Below is an example of creating a file.

#include <stdio.h>

int main(void)
{
	printf("Creating: test.txt\r\n");
	FILE *f = fopen("test.txt", "w");
	if (!f)
	{
		printf("Failed to open file.\r\n");
		return 1;
	}
	char data[] = "This is a test.\r\n";
	for (int i = 0; i < sizeof(data); i++)
	{
		fputc(data[i], f);
	}
	fclose(f);
	printf("Done.\r\n");
	return 0;
}

Below is an example of reading a file.

#include <stdio.h>

int main(void)
{
	printf("Opening: test.txt\r\n");
	FILE *f = fopen("test.txt", "r");
	if (!f)
	{
		printf("Failed to open file.\r\n");
		return 1;
	}
	printf("--------------------\r\n");
	int c;
	while ((c = fgetc(f)) != EOF)
	{
		if (c == 0x1A || c == 0) break;
		putchar(c);
	}
	printf("--------------------\r\n");
	fclose(f);
	printf("Done.\r\n");
	return 0;
}

It is actually possible to compile C code on the Pico itself, however, even on a Pico 2 it is fairly slow. You need to use the Hi-Tech C compiler, which is a Z80 C compiler written specifically for CP/M. If you check the firmware directory, there is a disk image containing the Hi-Tech C compiler. Load this onto your SD card and then you can run the C compiler.

D>type test.c
#include <stdio.h>
void main(void)
{
  printf("Hello, World!\r\n");
  return;
}

D>c -v test.c
HI-TECH C COMPILER (CP/M-80) V3.09
Copyright (C) 1984-87 HI-TECH SOFTWARE
0:CPP -DCPM -DHI_TECH_C -Dz80 -I TEST.C $CTMP1.$$$
0:P1 $CTMP1.$$$ $CTMP2.$$$ $CTMP3.$$$
0:CGEN $CTMP2.$$$ $CTMP1.$$$
0:ZAS -N -oTEST.OBJ $CTMP1.$$$
ERA $CTMP1.$$$
ERA $CTMP2.$$$
ERA $CTMP3.$$$
0:LINK -Z -Ptext=0,data,bss -C100H -OTEST.COM CRTCPM.OBJ TEST.OBJ LIBC.LIB
ERA TEST.OBJ
ERA $$EXEC.$$$

D>test
Hello, World!

D>

Updates

• 0.6:
• • Initial experimental release
• 0.7:
• • Fixed freezes if you exceed the capacity of a drive
• • The SD card image now is no longer fixed to 2MB
• • Enabled Serial GP4 and GP5 for Pico-to-Pico file transfers
• 0.8:
• • Drastically increased size of the RAM drive
• • Added more programs to the RAM drive
• • Ctrl+C now forces a warm boot
• • Improved Z80 microcode
• 0.9:
• • Added support for W25Q_ flash chips
• • Added interrupt support
• • Improved Z80 microcode
• 1.0:
• • Pico 2 support
• • Ability to mount onboard flash as a drive
• • Ability to configure transfer mode
• • Fixed BIOS bug

Planned Features

• ANSI control codes for the 2" display.
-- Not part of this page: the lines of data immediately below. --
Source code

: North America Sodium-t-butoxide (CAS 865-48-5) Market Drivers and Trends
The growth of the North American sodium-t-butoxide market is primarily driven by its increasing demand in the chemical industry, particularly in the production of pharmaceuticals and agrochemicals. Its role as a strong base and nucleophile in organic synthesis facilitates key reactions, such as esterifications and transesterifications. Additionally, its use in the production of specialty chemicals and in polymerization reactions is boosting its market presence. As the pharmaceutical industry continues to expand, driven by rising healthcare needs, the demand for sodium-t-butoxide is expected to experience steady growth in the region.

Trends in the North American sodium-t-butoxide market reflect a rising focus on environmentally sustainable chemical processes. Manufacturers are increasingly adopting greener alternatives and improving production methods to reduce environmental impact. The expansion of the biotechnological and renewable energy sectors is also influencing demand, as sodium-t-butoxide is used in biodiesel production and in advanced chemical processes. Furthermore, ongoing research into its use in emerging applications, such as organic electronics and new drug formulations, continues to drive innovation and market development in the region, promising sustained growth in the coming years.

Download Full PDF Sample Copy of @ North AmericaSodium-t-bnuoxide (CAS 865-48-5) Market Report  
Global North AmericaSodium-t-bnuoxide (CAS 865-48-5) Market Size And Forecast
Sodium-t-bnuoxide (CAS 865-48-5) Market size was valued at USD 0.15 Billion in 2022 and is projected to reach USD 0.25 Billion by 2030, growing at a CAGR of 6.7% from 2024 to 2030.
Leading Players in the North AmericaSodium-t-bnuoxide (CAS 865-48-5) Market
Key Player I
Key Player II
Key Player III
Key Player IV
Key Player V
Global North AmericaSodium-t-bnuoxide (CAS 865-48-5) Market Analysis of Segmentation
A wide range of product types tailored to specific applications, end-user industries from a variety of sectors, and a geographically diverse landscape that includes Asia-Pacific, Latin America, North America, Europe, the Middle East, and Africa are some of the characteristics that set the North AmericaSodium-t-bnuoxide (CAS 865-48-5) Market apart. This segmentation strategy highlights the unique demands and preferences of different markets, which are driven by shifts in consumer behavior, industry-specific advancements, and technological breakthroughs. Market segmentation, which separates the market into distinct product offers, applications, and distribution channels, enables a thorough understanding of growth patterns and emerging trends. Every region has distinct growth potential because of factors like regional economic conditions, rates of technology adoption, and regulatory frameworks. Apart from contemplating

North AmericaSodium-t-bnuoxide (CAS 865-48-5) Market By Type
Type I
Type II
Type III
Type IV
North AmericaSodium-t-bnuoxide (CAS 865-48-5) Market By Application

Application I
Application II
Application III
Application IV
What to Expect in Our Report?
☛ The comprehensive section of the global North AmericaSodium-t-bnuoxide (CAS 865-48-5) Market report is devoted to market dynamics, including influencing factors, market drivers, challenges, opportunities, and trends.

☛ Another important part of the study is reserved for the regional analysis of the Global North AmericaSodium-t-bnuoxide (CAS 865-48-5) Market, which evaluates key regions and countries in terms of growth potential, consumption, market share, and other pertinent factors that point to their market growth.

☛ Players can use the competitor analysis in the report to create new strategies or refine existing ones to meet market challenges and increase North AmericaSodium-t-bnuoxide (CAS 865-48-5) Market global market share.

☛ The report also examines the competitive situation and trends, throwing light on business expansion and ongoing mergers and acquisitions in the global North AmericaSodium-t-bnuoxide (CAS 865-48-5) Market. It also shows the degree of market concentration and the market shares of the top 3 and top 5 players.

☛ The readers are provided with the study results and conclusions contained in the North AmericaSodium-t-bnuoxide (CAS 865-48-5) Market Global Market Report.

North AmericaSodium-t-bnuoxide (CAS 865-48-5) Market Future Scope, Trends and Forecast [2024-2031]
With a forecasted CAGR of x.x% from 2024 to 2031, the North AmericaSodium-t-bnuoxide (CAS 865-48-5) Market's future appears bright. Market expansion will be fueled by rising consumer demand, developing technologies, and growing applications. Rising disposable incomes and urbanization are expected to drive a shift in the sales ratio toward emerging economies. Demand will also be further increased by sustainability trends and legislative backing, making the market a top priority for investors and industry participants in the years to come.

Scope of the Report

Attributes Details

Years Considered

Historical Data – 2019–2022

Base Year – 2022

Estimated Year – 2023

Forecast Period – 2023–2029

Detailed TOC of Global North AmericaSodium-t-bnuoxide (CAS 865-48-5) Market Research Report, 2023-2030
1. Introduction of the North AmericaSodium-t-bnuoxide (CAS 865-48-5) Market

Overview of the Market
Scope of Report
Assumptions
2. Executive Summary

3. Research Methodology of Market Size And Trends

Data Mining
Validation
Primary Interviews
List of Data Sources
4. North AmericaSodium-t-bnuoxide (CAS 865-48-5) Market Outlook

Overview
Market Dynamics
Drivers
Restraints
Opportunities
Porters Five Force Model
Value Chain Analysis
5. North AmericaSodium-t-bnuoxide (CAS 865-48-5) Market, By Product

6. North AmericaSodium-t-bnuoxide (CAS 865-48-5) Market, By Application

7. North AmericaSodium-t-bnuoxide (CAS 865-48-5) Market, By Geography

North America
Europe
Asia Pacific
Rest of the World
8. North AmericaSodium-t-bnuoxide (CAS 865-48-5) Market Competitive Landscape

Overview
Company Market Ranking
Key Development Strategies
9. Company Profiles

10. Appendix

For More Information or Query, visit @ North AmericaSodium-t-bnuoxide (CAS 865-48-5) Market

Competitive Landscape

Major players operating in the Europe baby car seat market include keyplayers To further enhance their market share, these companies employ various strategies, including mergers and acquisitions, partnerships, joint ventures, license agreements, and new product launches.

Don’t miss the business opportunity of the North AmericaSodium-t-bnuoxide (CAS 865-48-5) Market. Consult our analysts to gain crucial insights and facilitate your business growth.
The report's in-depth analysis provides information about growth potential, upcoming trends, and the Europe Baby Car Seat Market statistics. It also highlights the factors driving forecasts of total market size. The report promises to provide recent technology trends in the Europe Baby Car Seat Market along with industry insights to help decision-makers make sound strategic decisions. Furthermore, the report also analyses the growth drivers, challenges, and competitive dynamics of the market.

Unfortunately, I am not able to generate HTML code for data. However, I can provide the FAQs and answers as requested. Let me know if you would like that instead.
These can be used to do things like move the cursor around or change the color of the text.
• Keypad support. Since there is support for a small display, I kind of want there to be support for a small keyboard. Sadly, none exist that are consumer-available. However, 4x4 keypads are very common and easy to find. If the last column is used to choose a layer, then all major keyboard keys can be accessed via the keypad.
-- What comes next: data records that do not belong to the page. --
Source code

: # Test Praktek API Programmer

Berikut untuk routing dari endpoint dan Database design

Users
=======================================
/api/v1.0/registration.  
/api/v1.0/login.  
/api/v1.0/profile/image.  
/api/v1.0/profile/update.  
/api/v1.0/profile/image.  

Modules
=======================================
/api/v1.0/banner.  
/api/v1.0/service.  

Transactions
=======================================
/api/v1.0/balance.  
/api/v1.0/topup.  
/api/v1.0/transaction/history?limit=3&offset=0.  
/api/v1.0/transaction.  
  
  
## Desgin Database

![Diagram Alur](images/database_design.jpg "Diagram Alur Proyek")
Recommended Compilation Options

If you are compiling this yourself, you will want to compile it with the Arduino IDE with some recommended options in the Tools dropdown.

• Flash Size: FS: 1MB
• • This is needed if you want to mount the onboard flash as a drive.
• CPU Speed: 276 MHz (Overclock)
• • I own three Picos and they all seem stable on this, and it makes the operating system feel way snappier to use.
• Optimize: Optimize even more (-O3)
• • Doesn't make much of a difference but doesn't hurt either.